Mar 29 '25 12:03 mario-dg

@mario-dg I'm blown away by the progress in this PR! Have you managed to solve it?

I agree with @Jordan-Pierce. YOLO format is must have in project that is here to compete with YOLO models.

Mar 29 '25 17:03 SkalskiP

Nice job @mario-dg !

Mar 29 '25 17:03 Jordan-Pierce

No not yet, trying to solve it tomorrow. In the meantime, maybe @Jordan-Pierce Has an idea? The main parts of the data loader are similar to his initial idea.

Mar 29 '25 20:03 mario-dg

Ok, I am getting there. The first test training run went through, locally and in a Collab 🚀 I will try to train a model on a larger dataset, but I am limited by the free Google Collab runtime. The datasets used can be found in this collab (same as previous). They where just downloaded in different formats from Roboflow universe. https://colab.research.google.com/drive/143icsDIfvgOmtzfzEDLEeh4wMQu2g181?usp=sharing

Small Dataset in YOLO format

metrics_plot_small_yolo

Small Dataset in COCO format

metrics_plot_small_coco

Mar 31 '25 08:03 mario-dg

Awesome @mario-dg! 🔥 I'll run some tests myself and make code review.

Mar 31 '25 11:03 SkalskiP

@mario-dg I made first round of code review. is there any chance you could start working on those changes today? also are you on our discord server?

Mar 31 '25 11:03 SkalskiP

Yes, I will work on them right away! And yes I am, but have not been really active yet.

Mar 31 '25 11:03 mario-dg

Understood. Let me know once you'll have all the updates ;)

Mar 31 '25 12:03 SkalskiP

Letting you know 😄

Mar 31 '25 12:03 mario-dg

@mario-dg I just added second batch of comments. We are moving in the right direction! Please let me know if you'll be able to take a look at if right away. 🙏🏻

We are changing a lot of stuff since your last training tests. It would be awesome if you could test it out once you're done. Just to make sure we didn't brake anything.

Mar 31 '25 13:03 SkalskiP

Did most of them, will be able to do the last remaining one tonight. Will also start a test training then 😄

Mar 31 '25 14:03 mario-dg

Thanks a lot @mario-dg ! 🙏🏻 We will have one more review round. I'm sorry to drag you through that review process, but I want us to get it right.

Mar 31 '25 16:03 SkalskiP

No worries. I wanna make sure that we have a solid code base that everyone can work upon. So do as many rounds as you feel are necessary

Mar 31 '25 16:03 mario-dg

We are on the same page! 🔥

Mar 31 '25 16:03 SkalskiP

@SkalskiP, we're good to go. Implemented your feedback and ran the test again with the small dataset. Everything working again 🚀

Mar 31 '25 18:03 mario-dg

Hi @mario-dg , everything is looking good and thanks for your contribution. I'm afraid another merged pr has introduced a merge conflict here, can you resolve it? Then we should be good to go.

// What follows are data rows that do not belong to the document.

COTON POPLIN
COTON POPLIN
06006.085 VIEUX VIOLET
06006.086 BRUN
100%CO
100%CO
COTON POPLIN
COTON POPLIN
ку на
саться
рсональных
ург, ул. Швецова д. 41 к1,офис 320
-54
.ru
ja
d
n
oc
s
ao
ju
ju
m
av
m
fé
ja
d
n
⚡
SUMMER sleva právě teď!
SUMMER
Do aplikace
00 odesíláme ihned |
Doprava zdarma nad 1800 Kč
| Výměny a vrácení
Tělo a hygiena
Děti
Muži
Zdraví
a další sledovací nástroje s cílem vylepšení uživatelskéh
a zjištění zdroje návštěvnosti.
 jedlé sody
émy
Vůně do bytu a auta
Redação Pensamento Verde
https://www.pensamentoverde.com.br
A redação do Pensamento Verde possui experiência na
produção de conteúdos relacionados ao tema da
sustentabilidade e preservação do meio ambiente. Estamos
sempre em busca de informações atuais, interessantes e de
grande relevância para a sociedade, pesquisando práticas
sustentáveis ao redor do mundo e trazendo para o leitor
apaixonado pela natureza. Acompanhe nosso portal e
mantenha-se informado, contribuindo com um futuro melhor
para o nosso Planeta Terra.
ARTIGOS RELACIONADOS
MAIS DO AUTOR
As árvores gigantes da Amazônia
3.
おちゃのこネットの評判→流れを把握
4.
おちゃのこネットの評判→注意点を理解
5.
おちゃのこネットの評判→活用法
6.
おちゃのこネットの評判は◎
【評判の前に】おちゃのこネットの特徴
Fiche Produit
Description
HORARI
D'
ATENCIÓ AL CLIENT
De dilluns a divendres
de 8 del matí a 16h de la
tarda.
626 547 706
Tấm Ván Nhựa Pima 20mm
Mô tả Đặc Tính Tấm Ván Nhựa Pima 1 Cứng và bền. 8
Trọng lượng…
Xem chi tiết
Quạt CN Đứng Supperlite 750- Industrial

Apr 01 '25 02:04 probicheaux

All committers have signed the CLA.

Apr 01 '25 04:04 CLAassistant

@probicheaux fixed the merged conflict. Sorry for the force push, accidently committed with my work account.

Apr 01 '25 05:04 mario-dg

Any news?

Apr 04 '25 13:04 mario-dg

@probicheaux are you comfortable owning making this happen? assuming since you were engaged prior

Apr 04 '25 17:04 isaacrob-roboflow

@mario-dg I drive it to finish line next week ;)

Apr 04 '25 18:04 SkalskiP

@SkalskiP, anything I can/should improve or change?

Apr 04 '25 22:04 mario-dg

@SkalskiP, when can we expect updates?

Apr 15 '25 07:04 mario-dg

Any updates on this?

Apr 22 '25 18:04 Jordan-Pierce